Reading text >>
◆ ◆ ◆
Adsorption of pharmaceutical ingredients onto excipient materials affects the stability and efficiency of the drug through the loss of active pharmaceutical ingredients, resulting in reduced drug response and difficulty in controlling the concentration of the delivered drug. Excipients in formulations may adsorb to active ingredients and if these excipients are hydrophobic, dissolution rates and bioavailability may be retarded. Quantification of the amount of excipient adsorbed onto the surface of drug particles has demonstrated that only a very small amount of excipient is required to have a significant effect on the particle properties of the drug. For example, hydroxypropyl methylcellulose (HPMC) and hydroxypropyl cellulose (HPC) have showed a large degree of adsorption and a significant effect on the physicochemical properties of the particles.
Direct drug-excipient interactions are most common when the interacting API and excipients are water-soluble and in liquid systems. For example, polyvinylpyrrolidone (PVP or povidone) can interact with API compounds containing hydrogen-donating functional groups. Hydrogen bond donor (HBD) sites can interact most efficiently with hydrogen bond acceptor (HBA) sites. Many excipients such as microcrystalline cellulose (MCC) and carboxymethyl cellulose (CMC) have multiple HBDs, and are able to form hydrogen bonds with HBAs in APIs.
Soluble and ionizable excipients can generate counter that interact with ionizable APIs, resulting in insoluble API-excipient products. This interaction is usually rapid and is evident in liquid systems.
Figure 1. Energetics of adsorption on the surface of excipients. (Cazade, P. A.; et al. 2021)
BOC Sciences has introduced different methodologies and techniques to characterize the adsorption behavior between API and excipient since a comprehensive understanding of drug adsorption on excipient materials is essential for the design of more effective and safer drug delivery systems.
◆ ◆ ◆
Data to examine >>
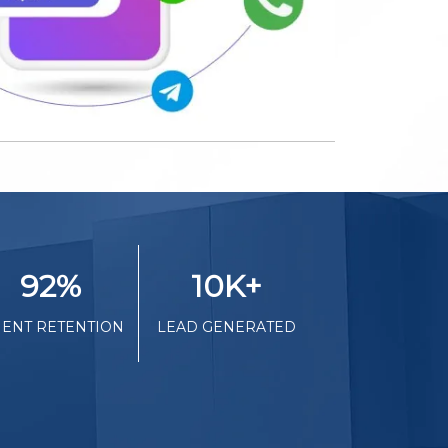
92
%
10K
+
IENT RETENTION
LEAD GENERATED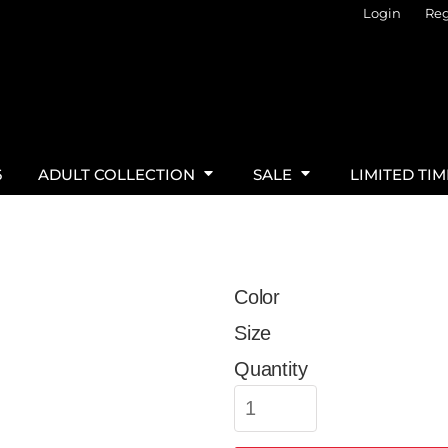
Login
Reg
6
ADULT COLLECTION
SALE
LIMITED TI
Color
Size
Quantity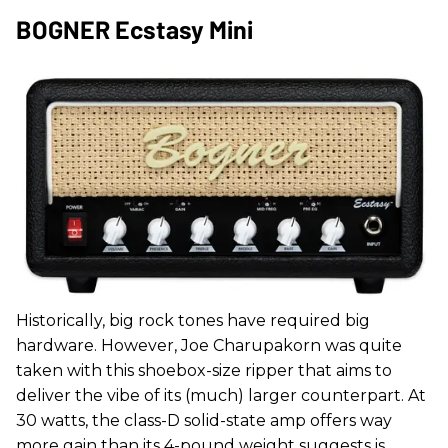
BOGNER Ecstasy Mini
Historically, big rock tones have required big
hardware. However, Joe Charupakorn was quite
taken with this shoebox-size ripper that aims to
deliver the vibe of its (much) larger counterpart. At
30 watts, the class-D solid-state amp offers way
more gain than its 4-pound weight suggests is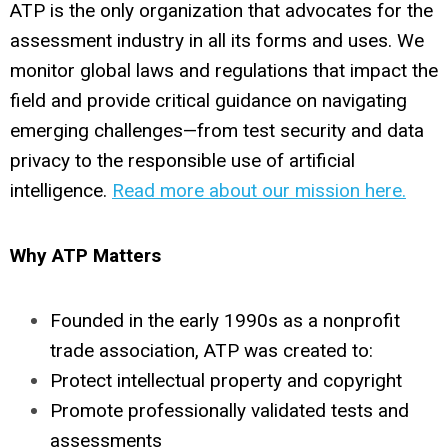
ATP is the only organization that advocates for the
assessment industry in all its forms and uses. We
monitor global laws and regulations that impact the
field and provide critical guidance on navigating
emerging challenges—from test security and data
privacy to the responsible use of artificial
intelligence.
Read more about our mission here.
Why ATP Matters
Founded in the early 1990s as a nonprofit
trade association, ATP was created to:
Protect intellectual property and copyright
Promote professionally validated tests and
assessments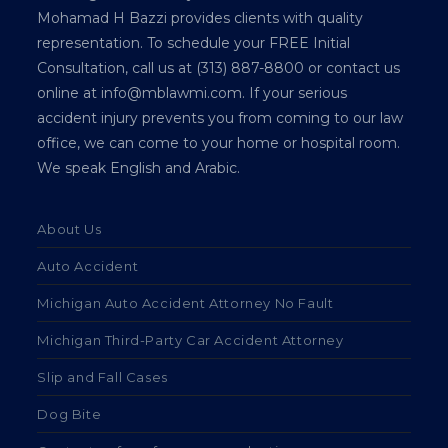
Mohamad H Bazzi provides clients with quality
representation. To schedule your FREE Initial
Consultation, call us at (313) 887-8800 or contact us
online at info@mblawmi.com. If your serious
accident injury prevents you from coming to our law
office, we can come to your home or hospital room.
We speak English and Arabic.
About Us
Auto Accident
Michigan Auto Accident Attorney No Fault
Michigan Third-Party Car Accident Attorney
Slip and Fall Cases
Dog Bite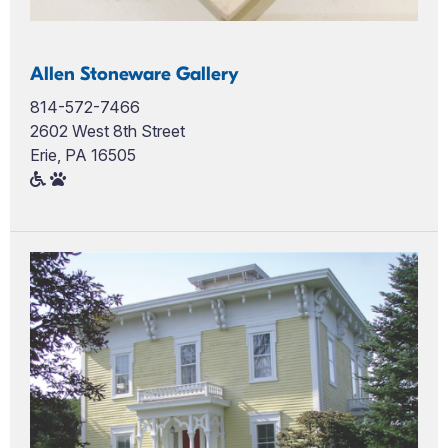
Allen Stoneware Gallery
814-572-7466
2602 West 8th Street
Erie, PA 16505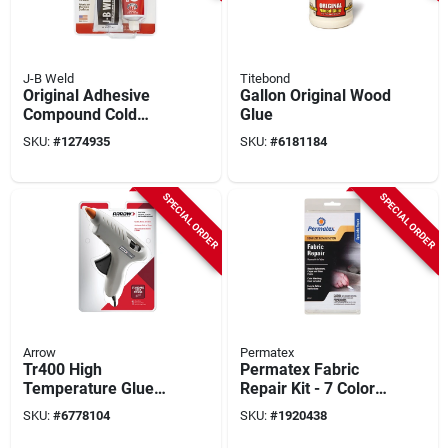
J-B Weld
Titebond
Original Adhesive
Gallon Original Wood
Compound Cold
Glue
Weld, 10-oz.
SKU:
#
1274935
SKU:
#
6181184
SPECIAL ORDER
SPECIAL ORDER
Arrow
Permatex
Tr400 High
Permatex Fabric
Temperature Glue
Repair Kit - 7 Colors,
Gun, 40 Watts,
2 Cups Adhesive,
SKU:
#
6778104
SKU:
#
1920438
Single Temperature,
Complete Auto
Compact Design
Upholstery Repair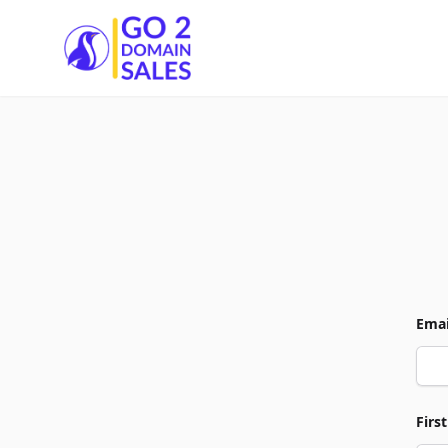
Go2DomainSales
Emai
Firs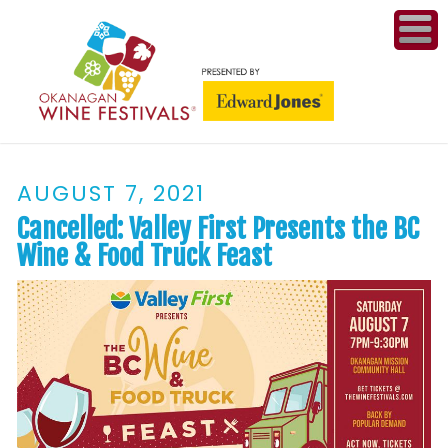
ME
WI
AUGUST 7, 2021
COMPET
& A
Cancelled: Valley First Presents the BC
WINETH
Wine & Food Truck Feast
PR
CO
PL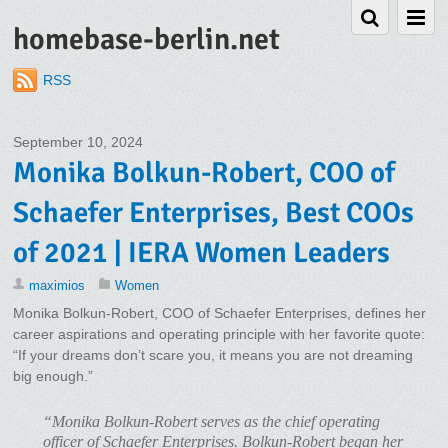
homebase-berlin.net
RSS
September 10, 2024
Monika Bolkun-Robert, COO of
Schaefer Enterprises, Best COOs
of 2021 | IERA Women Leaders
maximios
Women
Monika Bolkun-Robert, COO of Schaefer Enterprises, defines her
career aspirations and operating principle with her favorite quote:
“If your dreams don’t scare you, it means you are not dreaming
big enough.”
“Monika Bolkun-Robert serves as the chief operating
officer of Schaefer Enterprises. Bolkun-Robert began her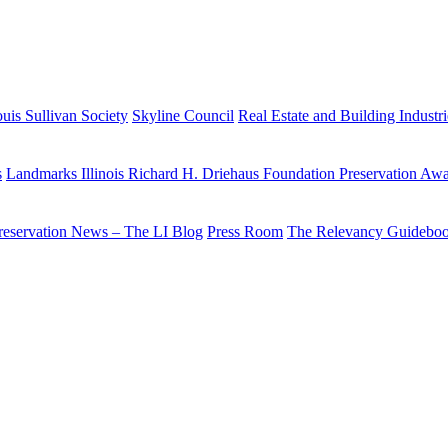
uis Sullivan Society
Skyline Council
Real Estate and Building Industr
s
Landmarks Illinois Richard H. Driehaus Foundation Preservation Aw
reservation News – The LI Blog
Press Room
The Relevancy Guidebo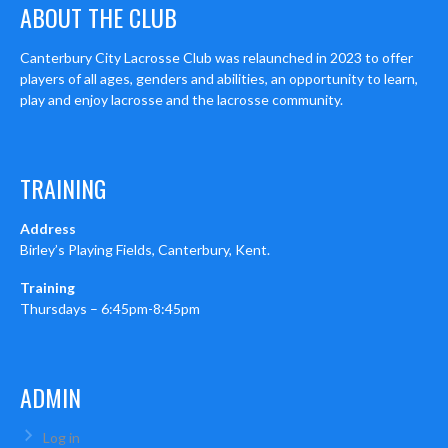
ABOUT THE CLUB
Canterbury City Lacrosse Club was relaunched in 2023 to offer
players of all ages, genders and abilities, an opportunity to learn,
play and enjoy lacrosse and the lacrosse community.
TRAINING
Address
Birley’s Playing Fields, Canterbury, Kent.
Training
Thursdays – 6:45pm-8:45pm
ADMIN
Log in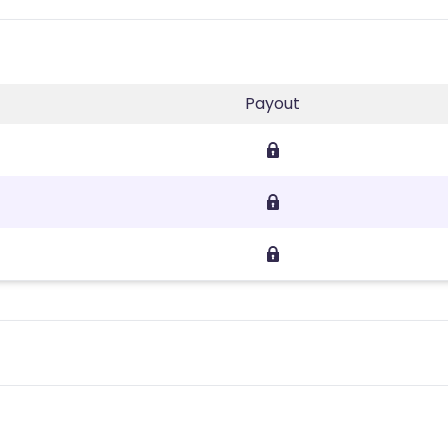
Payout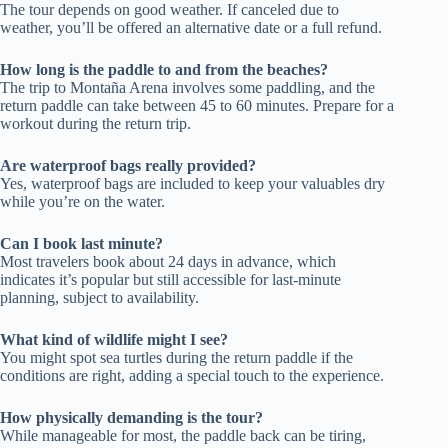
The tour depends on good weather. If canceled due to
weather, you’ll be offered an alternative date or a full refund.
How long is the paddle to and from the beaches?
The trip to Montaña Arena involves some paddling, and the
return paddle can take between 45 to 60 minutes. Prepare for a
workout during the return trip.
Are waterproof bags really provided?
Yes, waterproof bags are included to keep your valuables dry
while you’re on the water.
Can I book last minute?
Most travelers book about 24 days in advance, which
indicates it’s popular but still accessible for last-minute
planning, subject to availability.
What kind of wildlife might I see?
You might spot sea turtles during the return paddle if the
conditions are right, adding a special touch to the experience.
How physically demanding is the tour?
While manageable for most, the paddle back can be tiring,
◆ ◆ ◆
What is being asked >> In the text on drug adsorption onto excipients, which two excipients are named as showing a large degree of adsorption?

Result of the task >> Hydroxypropyl methylcellulose (HPMC) and hydroxypropyl cellulose (HPC).